READ MORE: Repatriation begins after the collapse of travel firm Thomas Cook

According to the Office for National Statistics (ONS), Brits were much more likely to go on holidays abroad in 2016 than they did in 1996 but the trends had been completely upended.

“In the last 20 years, UK tourists have turned their backs on traditional two-week holidays in favour of short breaks and week-long trips,” the ONS wrote in a report.

It noted that back in the 1990s, “hardly anyone had access to the internet, so you probably booked your trip by going to a travel agent or finding a cheap package deal on Teletext”.

The Internet and the emergence of no-frill airlines saw passenger numbers at UK airports increased by 85% over the past two decades, from 135 million to 251 million and travellers needed no longer buying packages but could independently plan affordable holidays.

According to the Centre for Aviation (CAPA), a research company specialised in the aviation and travel industry, the Thomas Cook Group carried 20 million airline passengers in the year ending September 2018.
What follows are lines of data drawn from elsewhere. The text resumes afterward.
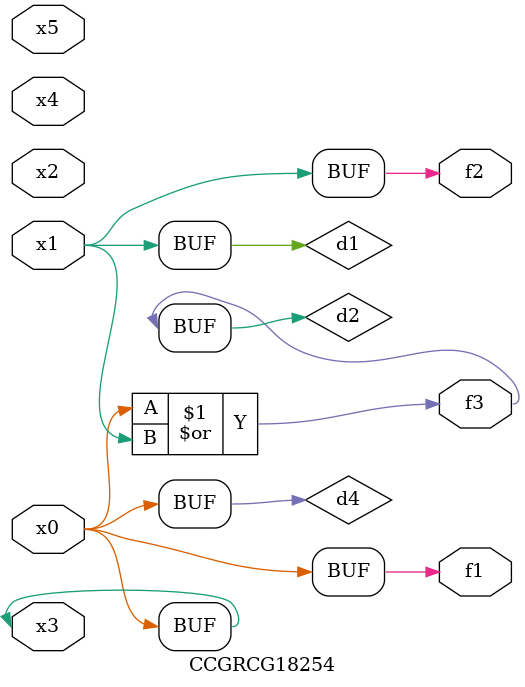
<source format=v>
module CCGRCG18254(
	input x0, x1, x2, x3, x4, x5,
	output f1, f2, f3
);

	wire d1, d2, d3, d4;

	and (d1, x1);
	or (d2, x0, x1);
	nand (d3, x0, x5);
	buf (d4, x0, x3);
	assign f1 = d4;
	assign f2 = d1;
	assign f3 = d2;
endmodule

</source>
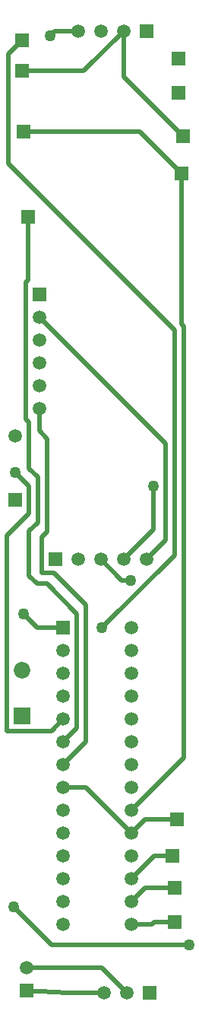
<source format=gbr>
G04 Layer_Physical_Order=2*
G04 Layer_Color=16711680*
%FSLAX26Y26*%
%MOIN*%
%TF.FileFunction,Copper,L2,Bot,Signal*%
%TF.Part,Single*%
G01*
G75*
%TA.AperFunction,Conductor*%
%ADD16C,0.019685*%
%TA.AperFunction,ComponentPad*%
%ADD17R,0.072835X0.072835*%
%ADD18C,0.072835*%
%ADD19R,0.059055X0.059055*%
%ADD20C,0.059055*%
%ADD21R,0.059055X0.059055*%
%TA.AperFunction,ViaPad*%
%ADD22C,0.050000*%
D16*
X6140000Y3940000D02*
X6230000D01*
X6240000Y3950000D01*
X6330000D01*
X5680000Y3750000D02*
X6010000D01*
X6120000Y3640000D01*
X5930000Y7680000D02*
X6105000Y7855000D01*
X5660000Y7680000D02*
X5930000D01*
X5840000Y4640000D02*
X5940000Y4740000D01*
Y5340630D01*
X5800000Y5480630D02*
X5940000Y5340630D01*
X5745000Y5480630D02*
X5800000D01*
X5745000D02*
Y5637752D01*
X5768742Y5661494D01*
Y6068258D01*
X5735000Y6102000D02*
X5768742Y6068258D01*
X5735000Y6102000D02*
Y6200000D01*
X5840000Y4740000D02*
X5900000Y4800000D01*
Y5300000D01*
X5767574Y5432426D02*
X5900000Y5300000D01*
X5725000Y5432426D02*
X5767574D01*
X5690000Y5467426D02*
X5725000Y5432426D01*
X5690000Y5467426D02*
Y5662124D01*
X5729056Y5701180D01*
Y5899292D01*
X5690000Y5938348D02*
X5729056Y5899292D01*
X5690000Y5938348D02*
Y6140000D01*
X5675000Y6155000D02*
X5690000Y6140000D01*
X5675000Y6155000D02*
Y6752000D01*
X5685000Y6762000D01*
Y7040000D01*
X5726000Y5240000D02*
X5840000D01*
X5666000Y5300000D02*
X5726000Y5240000D01*
X6005000Y5540000D02*
X6097000Y5448000D01*
X6135000D01*
X5783000Y7835000D02*
X5803000Y7855000D01*
X5905000D01*
X6105000Y7655000D02*
X6365000Y7395000D01*
X6105000Y7655000D02*
Y7855000D01*
X5940000Y4540000D02*
X6140000Y4340000D01*
X5840000Y4540000D02*
X5940000D01*
X6360000Y6569000D02*
Y7230000D01*
Y6569000D02*
X6369000Y6560000D01*
Y4669000D02*
Y6560000D01*
X6140000Y4440000D02*
X6369000Y4669000D01*
X5665000Y7415000D02*
X6175000D01*
X6360000Y7230000D01*
X6140000Y4340000D02*
X6200000Y4400000D01*
X6340000D01*
X6205000Y5540000D02*
X6288844Y5623844D01*
Y6046156D01*
X5735000Y6600000D02*
X6288844Y6046156D01*
X5680000Y3650000D02*
X5860000Y3640000D01*
X6020000D01*
X6140000Y4140000D02*
X6240000Y4240000D01*
X6320000D01*
X6140000Y4040000D02*
X6200000Y4100000D01*
X6330000D01*
X5789914Y3850000D02*
X6391000D01*
X5623914Y4016000D02*
X5789914Y3850000D01*
X6234000Y5669000D02*
Y5859842D01*
X6105000Y5540000D02*
X6234000Y5669000D01*
X5630000Y5919370D02*
X5689370Y5860000D01*
Y5740866D02*
Y5860000D01*
X5593000Y5644496D02*
X5689370Y5740866D01*
X5593000Y4788000D02*
Y5644496D01*
Y4788000D02*
X5788000D01*
X5840000Y4840000D01*
X5600000Y7755000D02*
X5660000Y7815000D01*
X5600000Y7273000D02*
Y7755000D01*
Y7273000D02*
X6328530Y6544470D01*
Y5558530D02*
Y6544470D01*
X6010000Y5240000D02*
X6328530Y5558530D01*
D17*
X5660000Y4855000D02*
D03*
D18*
Y5055000D02*
D03*
D19*
X6220000Y3640000D02*
D03*
X6205000Y7855000D02*
D03*
X5685000Y7040000D02*
D03*
X5805000Y5540000D02*
D03*
X5840000Y5240000D02*
D03*
D20*
X6120000Y3640000D02*
D03*
X6020000D02*
D03*
X5905000Y7855000D02*
D03*
X6005000D02*
D03*
X6105000D02*
D03*
X5630000Y6079764D02*
D03*
X6205000Y5540000D02*
D03*
X6105000D02*
D03*
X6005000D02*
D03*
X5905000D02*
D03*
X5840000Y5140000D02*
D03*
Y5040000D02*
D03*
Y4940000D02*
D03*
Y4840000D02*
D03*
Y4740000D02*
D03*
Y4640000D02*
D03*
Y4540000D02*
D03*
Y4440000D02*
D03*
Y4340000D02*
D03*
Y4240000D02*
D03*
Y4140000D02*
D03*
Y4040000D02*
D03*
Y3940000D02*
D03*
X6140000Y5240000D02*
D03*
Y5140000D02*
D03*
Y5040000D02*
D03*
Y4940000D02*
D03*
Y4840000D02*
D03*
Y4740000D02*
D03*
Y4640000D02*
D03*
Y4540000D02*
D03*
Y4440000D02*
D03*
Y4340000D02*
D03*
Y4240000D02*
D03*
Y4140000D02*
D03*
Y4040000D02*
D03*
Y3940000D02*
D03*
X5735000Y6600000D02*
D03*
Y6500000D02*
D03*
Y6400000D02*
D03*
Y6300000D02*
D03*
Y6200000D02*
D03*
X5680000Y3750000D02*
D03*
D21*
X5660000Y7815000D02*
D03*
X6360000Y7230000D02*
D03*
X6365000Y7395000D02*
D03*
X5630000Y5800236D02*
D03*
X6345000Y7735000D02*
D03*
X5660000Y7680000D02*
D03*
X6345000Y7585000D02*
D03*
X6330000Y3950000D02*
D03*
Y4100000D02*
D03*
X6320000Y4240000D02*
D03*
X6340000Y4400000D02*
D03*
X5735000Y6700000D02*
D03*
X5680000Y3650000D02*
D03*
X5665000Y7415000D02*
D03*
D22*
X5666000Y5300000D02*
D03*
X6135000Y5448000D02*
D03*
X5783000Y7835000D02*
D03*
X6391000Y3850000D02*
D03*
X5623914Y4016000D02*
D03*
X6234000Y5859842D02*
D03*
X5630000Y5919370D02*
D03*
X6010000Y5240000D02*
D03*
%TF.MD5,5CA043E8F05BBAE21E78951866795D64*%
M02*

</source>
This made it the 14th biggest European airlines in terms of passenger numbers. The Lufthansa Group and Ryanair occupied the first two spots, each carrying 142 million and 139 million passengers.

Still, according to Paul Davies, head of UK Travel research at Mintel, “Thomas Cook’s decline should not be confused with the demise of the package holiday.”

“In fact, the package holiday market is still performing well. Unfortunately for Thomas Cook, it lost out to its rivals within this sector, most notably TUI and Jet2, with Mintel’s research showing that these brands consistently deliver a better customer experience,” he told Euronews.

READ MORE: Thomas Cook employees take to social media following liquidation

The low-cost airlines and their cut-throat prices have certainly been a boon to customers but legacy airlines, which have been forced to decrease their own prices, still can’t align themselves.

The Centre for European Policy Studies (CEPS), an independent Brussels-based think tank, found last year that that low-cost airlines are on average 40% cheaper than legacy carriers on international flights and 20% on domestic flights.

“I actually bought, would you believe, just before midnight, a Thomas Cook holiday,” Calder told Euronews on Monday.

“A week in Greece next month and no I won’t be going. But it only cost me €210 for flights, accommodations, transfers, everything else. Nobody is making money at that sort of price,” he added.

Thomas Cook is certainly just the latest in a long line of European carriers to have to close up shop over the past two years.

Earlier this year, Britain’s Flybmi, Germany’s Germania and Iceland’s Wow Air went bust. The year prior, it was Monarch Airlines and Air Berlin amongst others. France’s Aigle Azur and XL Airways are both seeking rescue deals at the moment.

But for Mintel’s Davies, “whilst Thomas Cook’s collapse is sad news for its employees and holidaymakers, its established competitors are now suddenly presented with further opportunities for growth”

“EasyJet Holidays will no doubt be factoring this into its strategy ahead of its relaunch later this year,” he added.